Ortelli aponta ainda que as empresas que poderão potencialmente retirar proveito desta transformação incluem a Louis Vuitton, Hermès e Prada, bem como as subsidiárias do grupo Kering – Gucci, Bottega Venetta e Yves Saint Laurent. Simultaneamente, as empresas de tabaco estarão, também, focadas na população iraniana, que consome cerca de 52,6 mil milhões de cigarros por ano, segundo o site da British American Tobacco. «A minha aposta aqui seria a Philip Morris International, Japan Tobacco, BAT e Imperial», revela o analista da Bloomberg Intelligence, Kenneth Shea.

Riscos latentes
No entanto, apesar do apelo do Irão, permanecem dúvidas sobre a estabilidade de qualquer acordo nuclear e sobre quanto o estado permitirá que as empresas ocidentais lucrem. A BP, Shell e Total já se mostraram dispostas a investir, mas quererão certificar-se de que os termos para qualquer retorno ao país serão melhores do que os contratos oferecidos às empresas estrangeiras de petróleo no início da década de 2000. As empresas americanas deverão estar confiantes de que as negociações com o Irão não serão vítimas de um futuro embargo de relações.

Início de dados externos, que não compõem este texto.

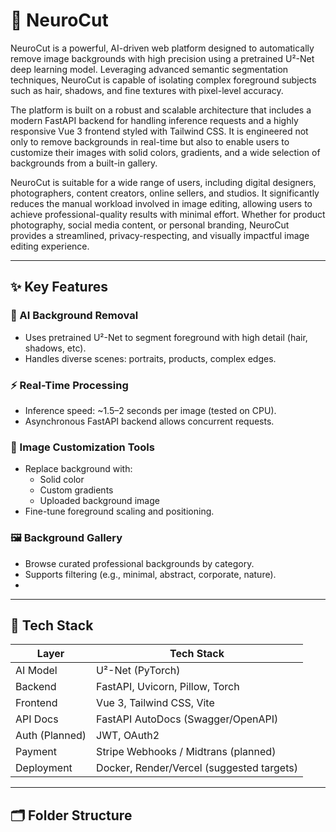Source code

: # 🧠 NeuroCut

NeuroCut is a powerful, AI-driven web platform designed to automatically remove image backgrounds with high precision using a pretrained U²-Net deep learning model. Leveraging advanced semantic segmentation techniques, NeuroCut is capable of isolating complex foreground subjects such as hair, shadows, and fine textures with pixel-level accuracy.

The platform is built on a robust and scalable architecture that includes a modern FastAPI backend for handling inference requests and a highly responsive Vue 3 frontend styled with Tailwind CSS. It is engineered not only to remove backgrounds in real-time but also to enable users to customize their images with solid colors, gradients, and a wide selection of backgrounds from a built-in gallery.

NeuroCut is suitable for a wide range of users, including digital designers, photographers, content creators, online sellers, and studios. It significantly reduces the manual workload involved in image editing, allowing users to achieve professional-quality results with minimal effort. Whether for product photography, social media content, or personal branding, NeuroCut provides a streamlined, privacy-respecting, and visually impactful image editing experience.

---

## ✨ Key Features

### 🧠 AI Background Removal
- Uses pretrained U²-Net to segment foreground with high detail (hair, shadows, etc).
- Handles diverse scenes: portraits, products, complex edges.

### ⚡ Real-Time Processing
- Inference speed: ~1.5–2 seconds per image (tested on CPU).
- Asynchronous FastAPI backend allows concurrent requests.

### 🎨 Image Customization Tools
- Replace background with:
  - Solid color
  - Custom gradients
  - Uploaded background image
- Fine-tune foreground scaling and positioning.

### 🖼️ Background Gallery
- Browse curated professional backgrounds by category.
- Supports filtering (e.g., minimal, abstract, corporate, nature).
- 
---

## 🧱 Tech Stack

| Layer         | Tech Stack                                 |
|---------------|---------------------------------------------|
| AI Model      | U²-Net (PyTorch)                            |
| Backend       | FastAPI, Uvicorn, Pillow, Torch             |
| Frontend      | Vue 3, Tailwind CSS, Vite                   |
| API Docs      | FastAPI AutoDocs (Swagger/OpenAPI)          |
| Auth (Planned)| JWT, OAuth2                                 |
| Payment       | Stripe Webhooks / Midtrans (planned)        |
| Deployment    | Docker, Render/Vercel (suggested targets)   |

---

## 🗂️ Folder Structure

«Qualquer empresa com ascendência americana arriscaria enormemente ao envolve-se com empresas iranianas sobre questões comerciais que superam o “e se?”», admite Denton, representante da Baker & McKenzie. «A remoção das sanções irá provavelmente ser considerada como um acontecimento quase permanente. Algumas pessoas vão considerá-lo como irreversível e outros vão considerá-la como uma proposta arriscada caso as condições azedem novamente», conclui.